Aus den neuen Bildern und alten Aufzeichnungen versuchte ich, mir ein Bild zusammenzureimen. Ob dieses imaginäre Bild der Wirklichkeit einigermaßen entsprach, ließ sich in dieser interessanten Zeit nicht feststellen. Jahre später würde ich zum Beispiel noch herausfinden, dass zwei Geologen aus Santiago de Chile vor wenig mehr als zwanzig Jahren beobachtet haben wollen, dass sich im Pazifik – dort, wo in Kalifornien eine Vulkanlandschaft entstanden ist – große Spannungen in der pazifischen tektonischen Platte aufgebaut haben sollten.ii Hierbei handelt es sich um genau die Vulkane, die erneut ausbrachen, als Yellowstone endlich nachließ.

Alles in allem war die Zerstörung aus der Ferne betrachtet aber nicht so schlimm, wie ich mir in meinen schlimmsten Befürchtungen ausgemalt hatte. Das Problem schien mir eher darin zu liegen, dass die betroffenen Menschen falsch und unverhältnismäßig reagierten. In erster Linie wurden die Kommunikationswege und die Landwirtschaft behindert. Das ist natürlich schlimm, die Panik hingegen, die ein möglicher Mangel hervorrief, war viel folgenschwerer als der hypothetische Hunger, den der Mangel hätte verursachen können. Das Horten und Hamstern waren verständliche Reaktionen, aber dessen Wirkung kontraproduktiv. Wieder das Herdenverhalten. Wenn die Straßen unpassierbar sind, ist es sinnlos, das eigene Auto den bereits liegen gebliebenen Blechkolonnen hinzustellen. Insbesondere wenn man kein Benzin hat und nicht weiß, wo man welches besorgen kann. Wenn man mitten in einer mit Asche bedeckten Wüste mit seinem Fahrzeug liegen bleibt, muss man zu Fuß weitergehen. Da wäre man zu Hause nicht schlechter dran, schien mir damals und scheint mir noch heute. Sind die Straßen verstopft, kommen die Versorgungslaster nicht durch. Weder die Tanklastwagen mit dem Benzin noch die mit den Lebensmitteln. Als schließlich die Stromversorgung zusammenbrach, wurde es eng.iii Dabei hielt die Vulkanaktivität nicht lange an, aber es reichte, um die menschliche Routine nachhaltig zu erschüttern.

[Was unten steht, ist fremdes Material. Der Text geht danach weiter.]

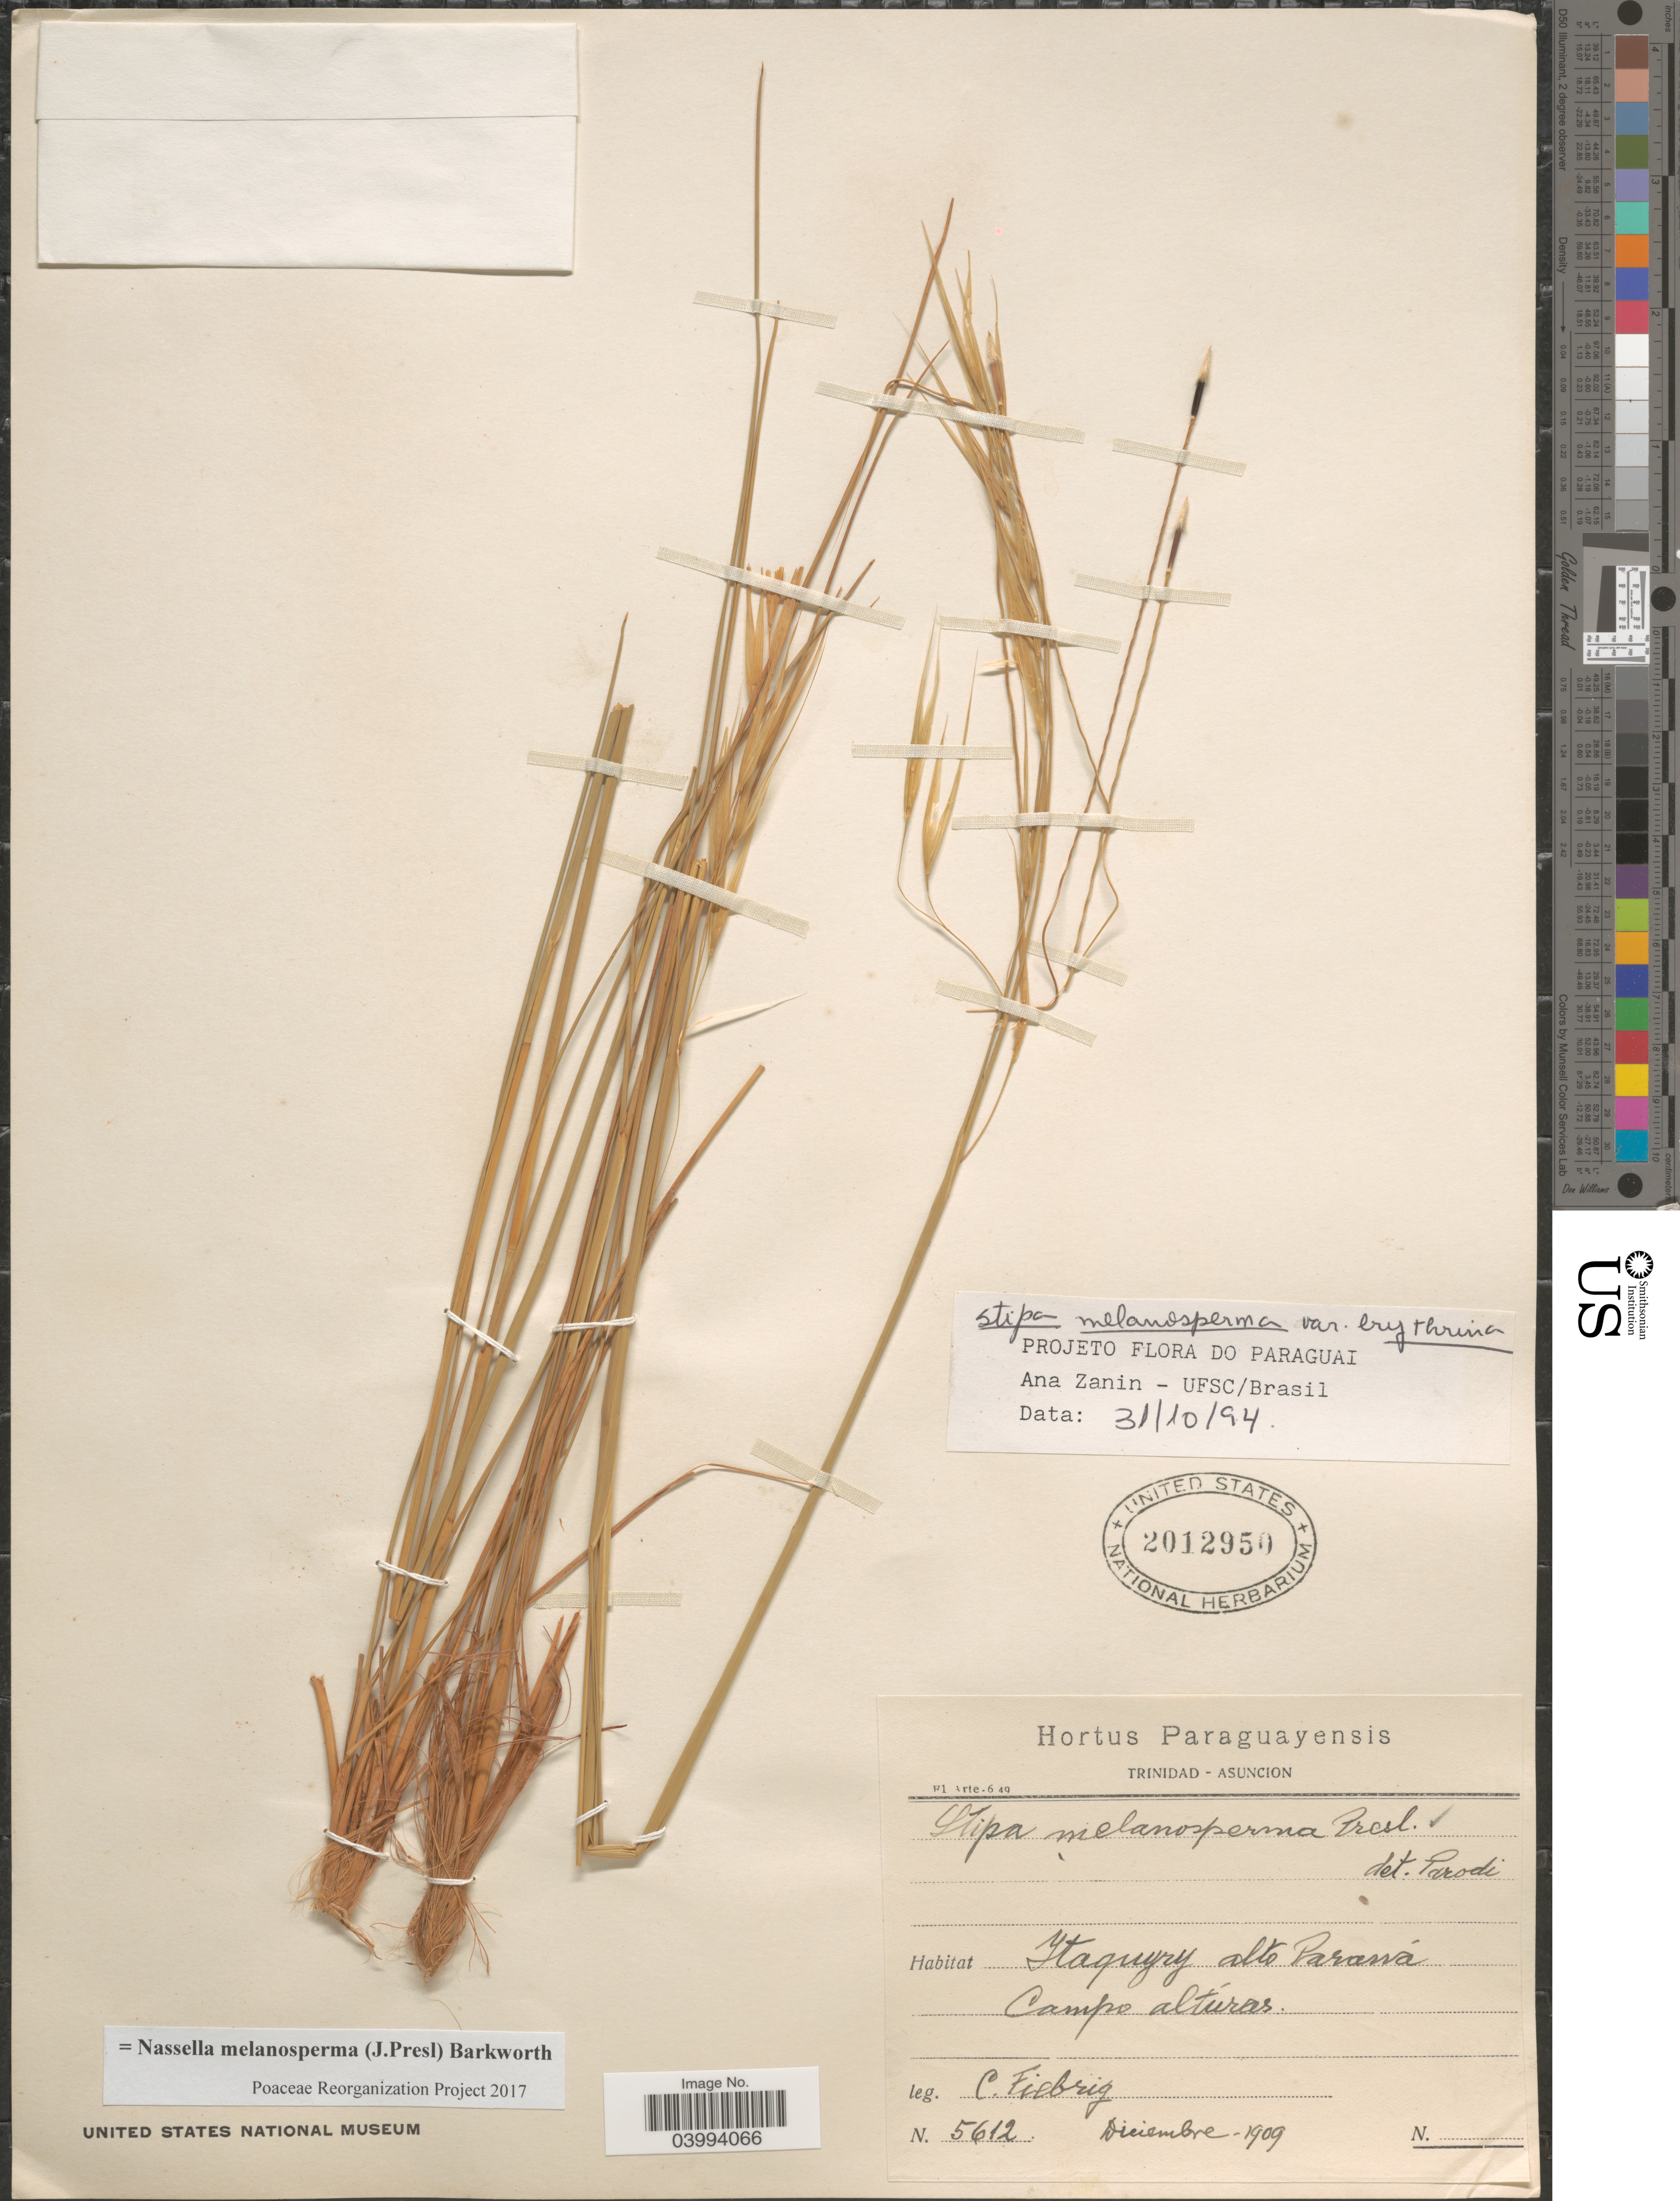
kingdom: Plantae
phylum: Tracheophyta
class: Liliopsida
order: Poales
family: Poaceae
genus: Nassella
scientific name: Nassella melanosperma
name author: (J. Presl) Barkworth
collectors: C. Fiebrig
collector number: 5612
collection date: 1909-12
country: Paraguay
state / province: Alto Parana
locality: Itaguyry. Campo altúras.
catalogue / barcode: US 2012950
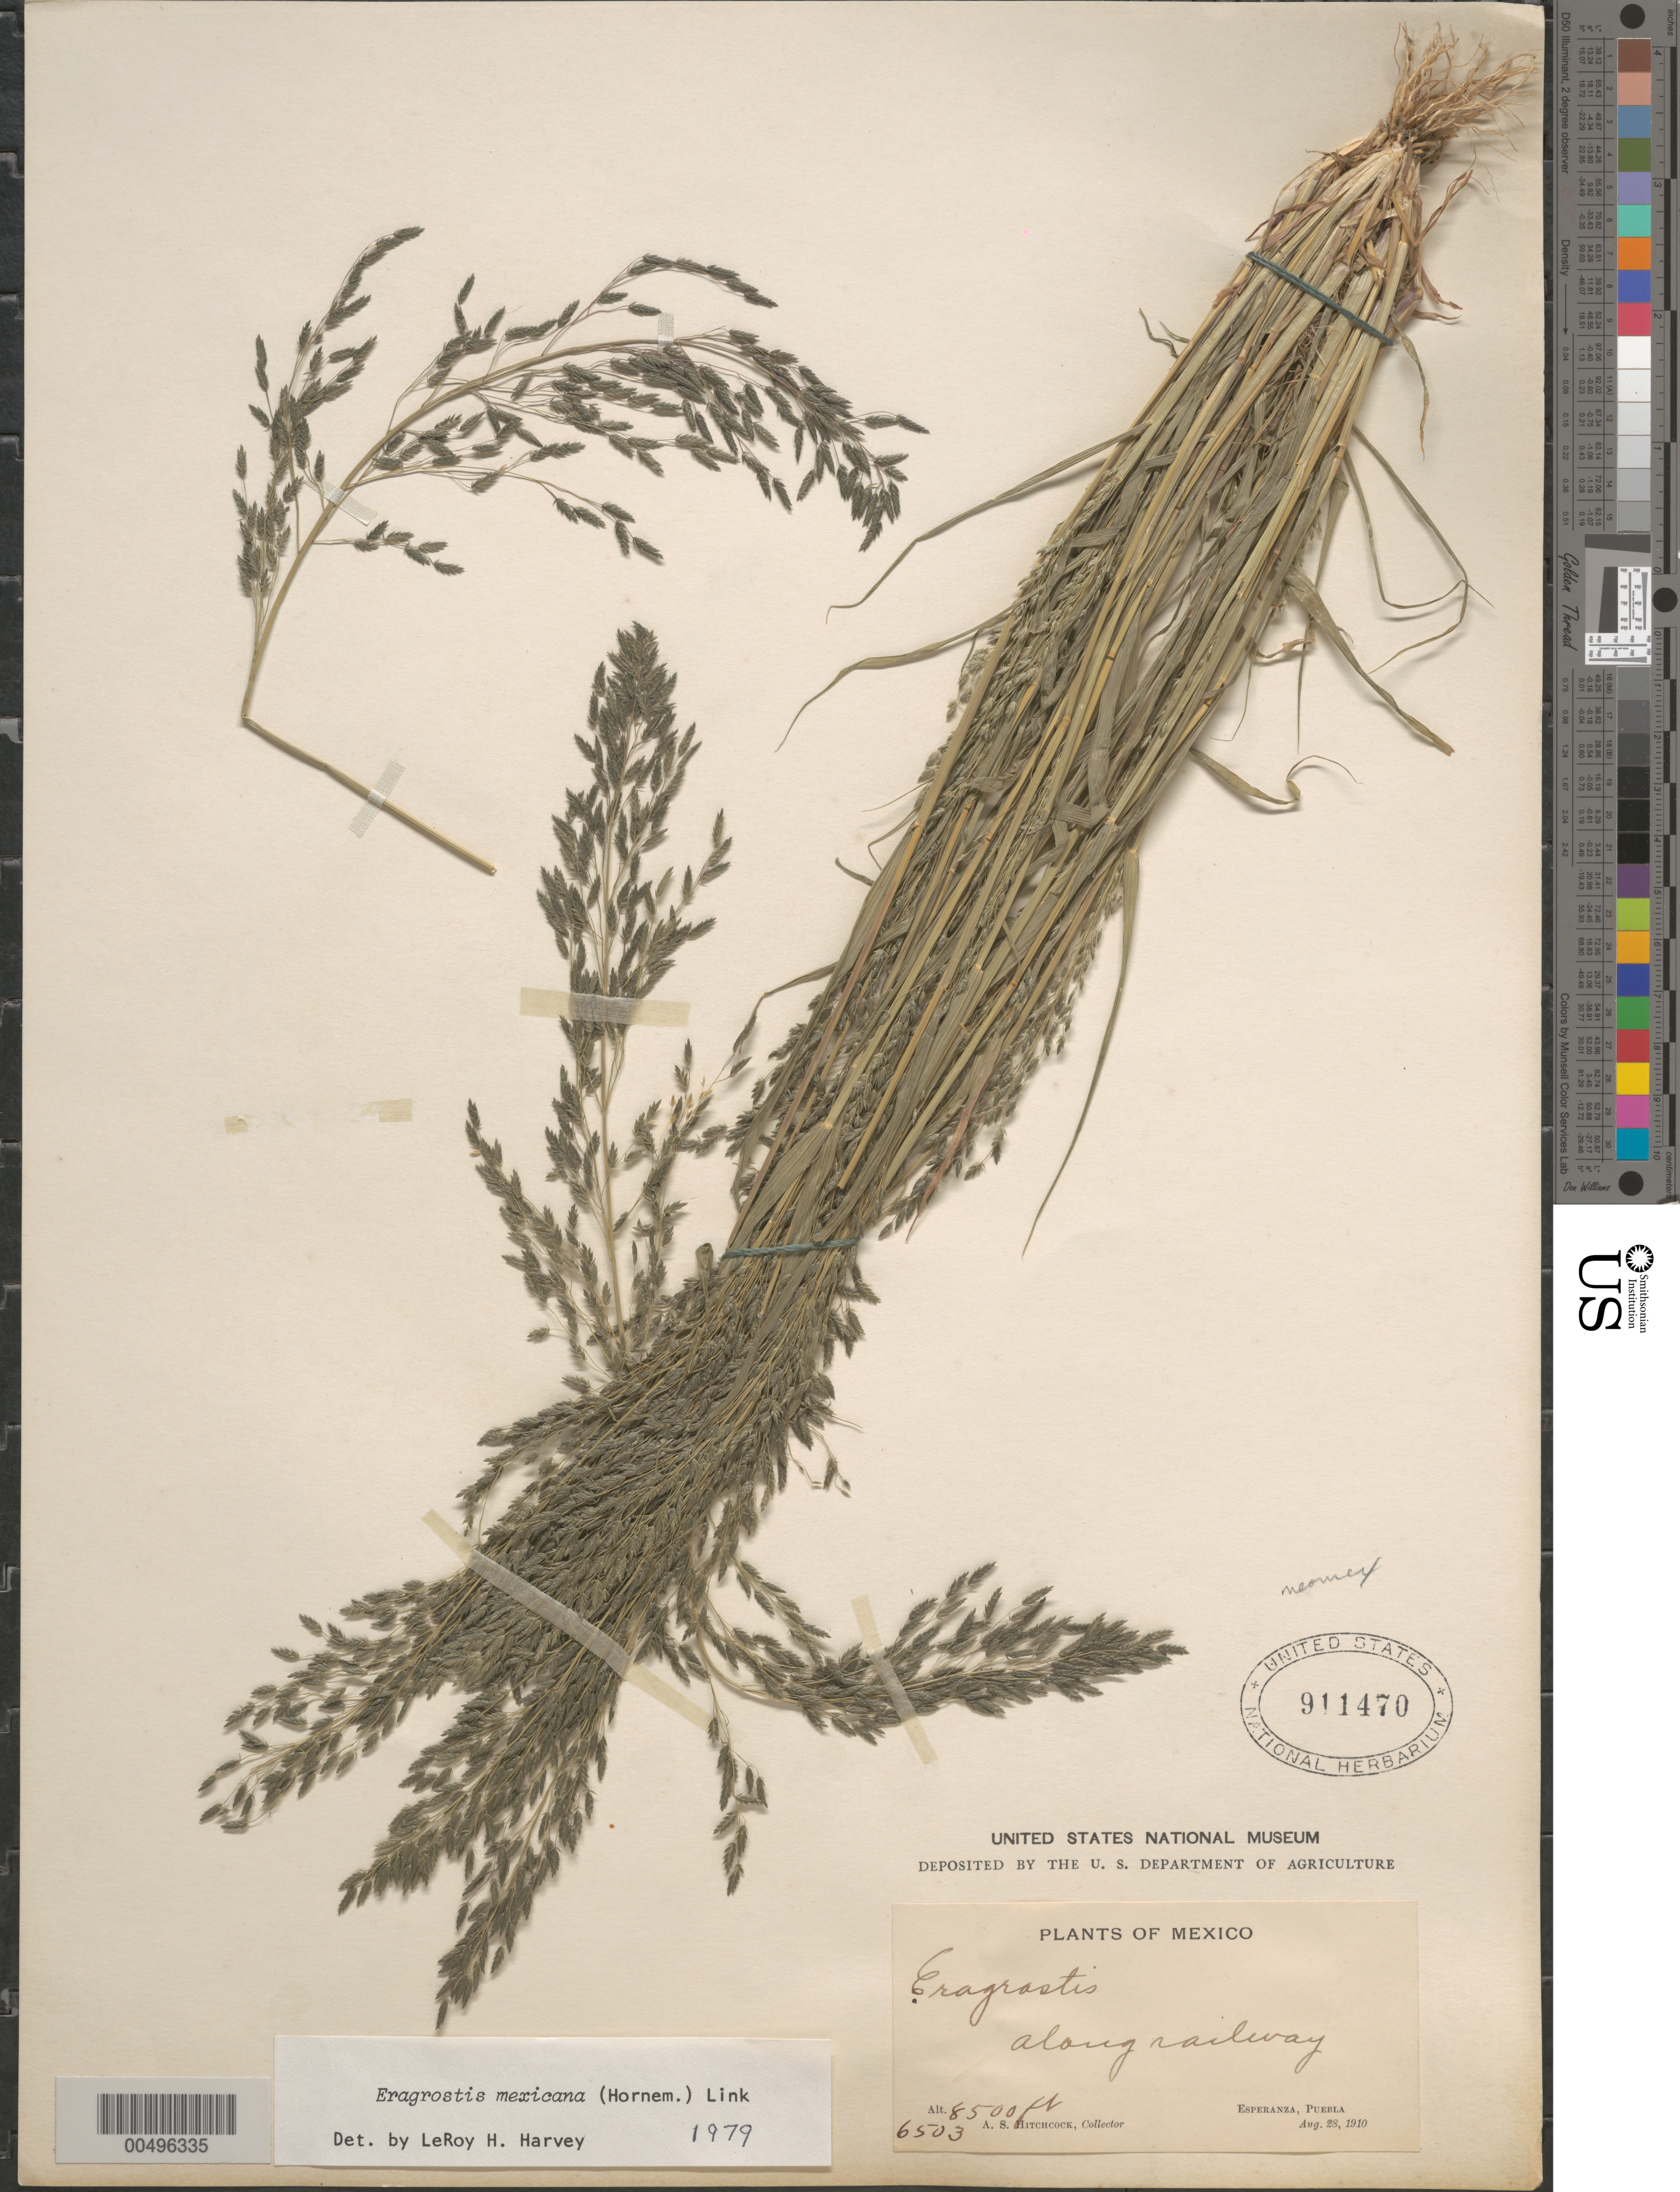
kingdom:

i „Wenn man sich bereits in einem Graben befindet, sollte man mit dem graben aufhören.“
ii Vgl. Valérie Clouard und Muriel Gerbault, in Earth and Planetary Science Letters, Bd.265, S.195, 2008.
iii Vgl., Steven Pinker, “The Stuff Of Thought. Language As A Window Into Human Nature”, Penguin Books, 2007, S. 365: “A rat will also attack another rat if a reward such as food is suddenly withdrawn, presumably an adaptation to the sudden theft of food, space, or other resources by a fellow animal. The underlying brain circuits have been conserved in human evolution. When this pathway is electrically stimulated in neurological patients during brain surgery, they experience a sudden intense rage.”